On the mountain, I met a man who looked at me with those desperate eyes and told me his recipe for getting a perfectly ripe tomato: Wait until it’s good and ripe, then wait two more days before you pick it, then put it on the dashboard of your car and park it in the hot summer sun for a day, and then it’s ready.

That same mountain man also told me this: “You can never really know America until you’ve read ‘Leaves of Grass’ by Walt Whitman and ‘A People’s History of the United States’ by Howard Zinn, and I wouldn’t risk reading one without the other.” I liked that advice better, so I went home and read both books, and they changed my life forever.

When J.D. Salinger and Howard Zinn died on the same day in January, everybody had stories about Salinger — and rightly so — but there wasn’t a lot of talk about Zinn.
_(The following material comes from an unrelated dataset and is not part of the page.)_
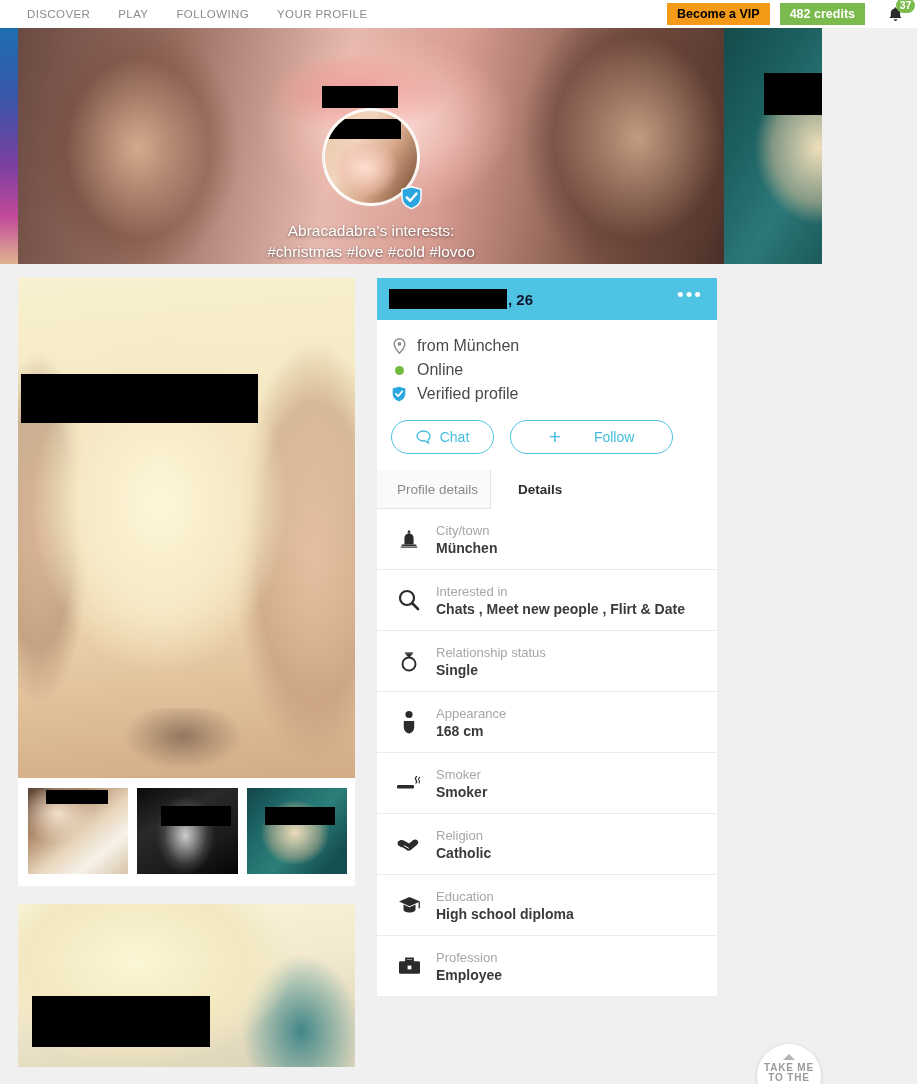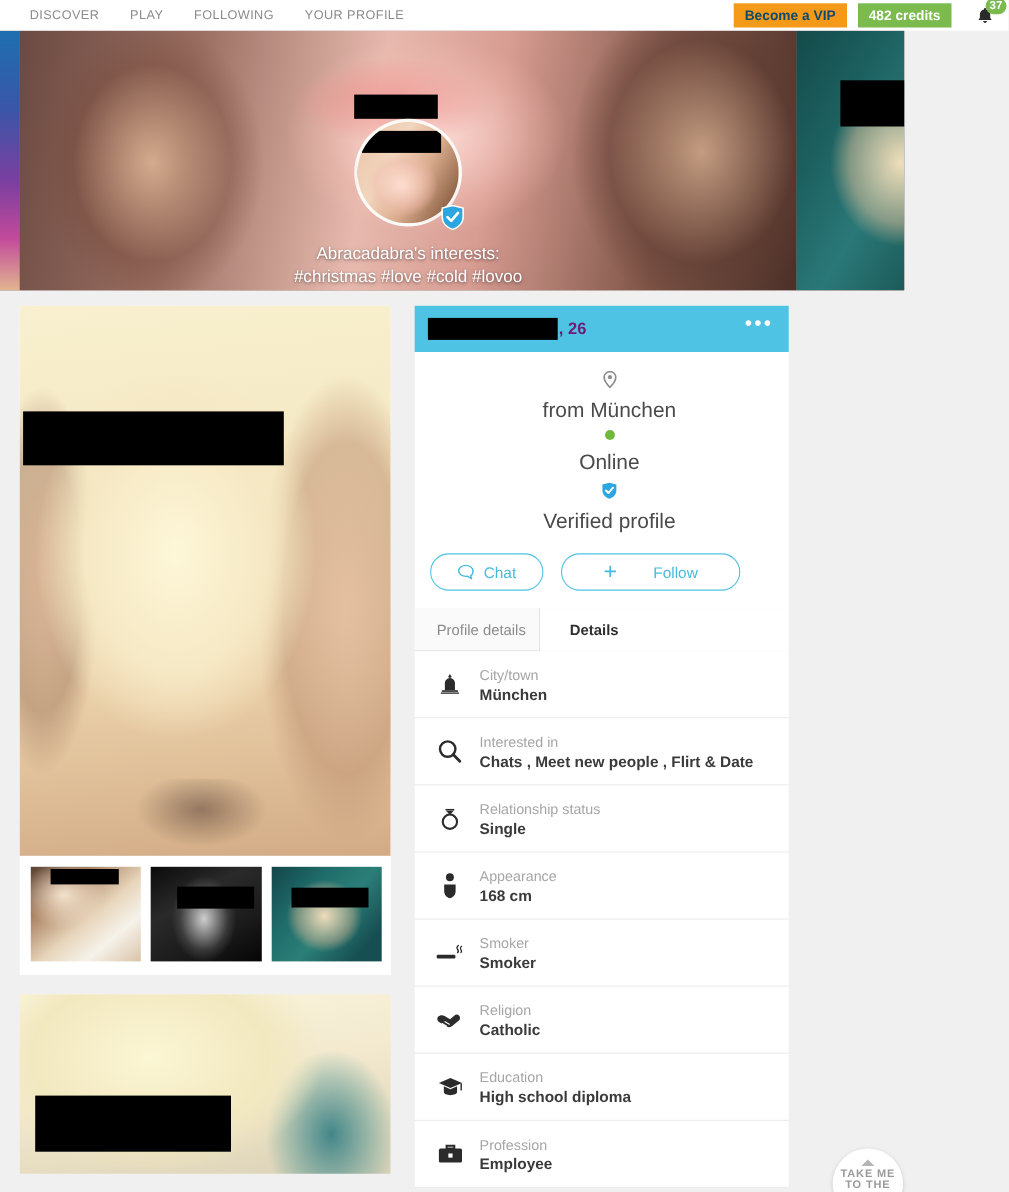"Become a VIP" .vip-btn { color: #0c4a6e -> #000000 }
That’s too bad considering he was one of the most important American writers, because, like Salinger, he kept it real.

His masterpiece, “People’s History,” tells the story of America not from the point of view of über-capitalists and warriors for Jesus and bombs bursting in air and the greatest generation and sailing the ocean blue in 1492, but from the point of view of the people. The people, who’ve had their land stolen and their civil rights denied and their money robbed and the deck stacked against them by the privileged class for two centuries and counting. Exactly like the people Bill and I met on Ralph Stanley’s mountain.

Most impressive about Zinn’s work is how readable it is. Whether he is writing about the struggles of Native Americans, women, African-Americans, immigrants, the working poor, or other downtrodden people, the writing is sharp and the people’s voices are loud and clear. It is a Columbus-to-Dubya history book you can read from beginning to end and stay engaged. But it’s too painful to read all by itself, so that’s why you need the Whitman — to cut Zinn’s potency. You need a little nature to go with the nurture.

Magically, Zinn’s exposure of our imperialistic, abusive, exploitative America made me somehow fonder of our country. Instead of hiding from our history, Zinn teaches that we can overcome our past and find ways to make America better. And, for all its warts, America is the place that created a culture that accepts the freedom of expression that makes it possible for a man like Zinn to not only write books about all those warts but to have those books read by millions of people. That’s a wonderful thing to bring down from the mountain.